Locate the line that contains "The devicetype assigned", then copy it and all later lines of the data below exactly, through the last one.
(DATA TO EXAMINE Opens)
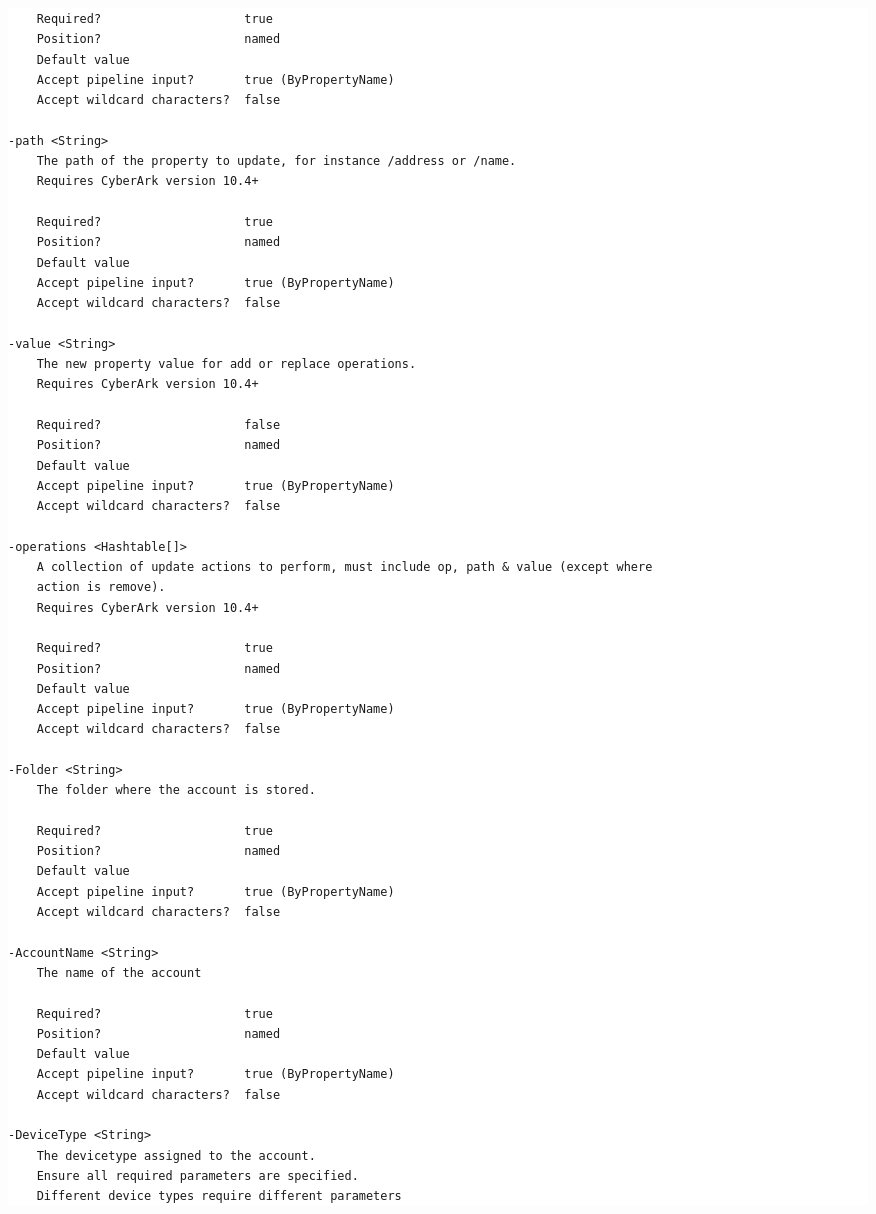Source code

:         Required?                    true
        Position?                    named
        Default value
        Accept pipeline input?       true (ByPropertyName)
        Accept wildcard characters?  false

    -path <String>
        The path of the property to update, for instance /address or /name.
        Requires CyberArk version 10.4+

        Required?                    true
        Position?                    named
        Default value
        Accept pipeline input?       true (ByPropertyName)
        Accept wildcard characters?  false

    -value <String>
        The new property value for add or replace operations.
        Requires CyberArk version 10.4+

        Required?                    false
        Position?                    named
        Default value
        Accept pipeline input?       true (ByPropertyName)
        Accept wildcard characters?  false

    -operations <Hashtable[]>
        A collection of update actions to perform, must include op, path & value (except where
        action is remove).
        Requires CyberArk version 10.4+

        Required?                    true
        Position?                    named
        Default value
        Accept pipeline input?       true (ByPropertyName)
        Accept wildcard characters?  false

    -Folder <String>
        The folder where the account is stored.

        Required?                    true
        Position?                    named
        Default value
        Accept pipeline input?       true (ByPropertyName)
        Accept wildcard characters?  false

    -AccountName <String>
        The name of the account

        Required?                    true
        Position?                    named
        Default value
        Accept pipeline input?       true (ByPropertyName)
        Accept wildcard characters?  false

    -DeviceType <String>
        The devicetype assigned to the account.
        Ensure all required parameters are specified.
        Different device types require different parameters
(DATA TO EXAMINE Closes)
SOLUTION FOR THIS PROBLEM:
        The devicetype assigned to the account.
        Ensure all required parameters are specified.
        Different device types require different parameters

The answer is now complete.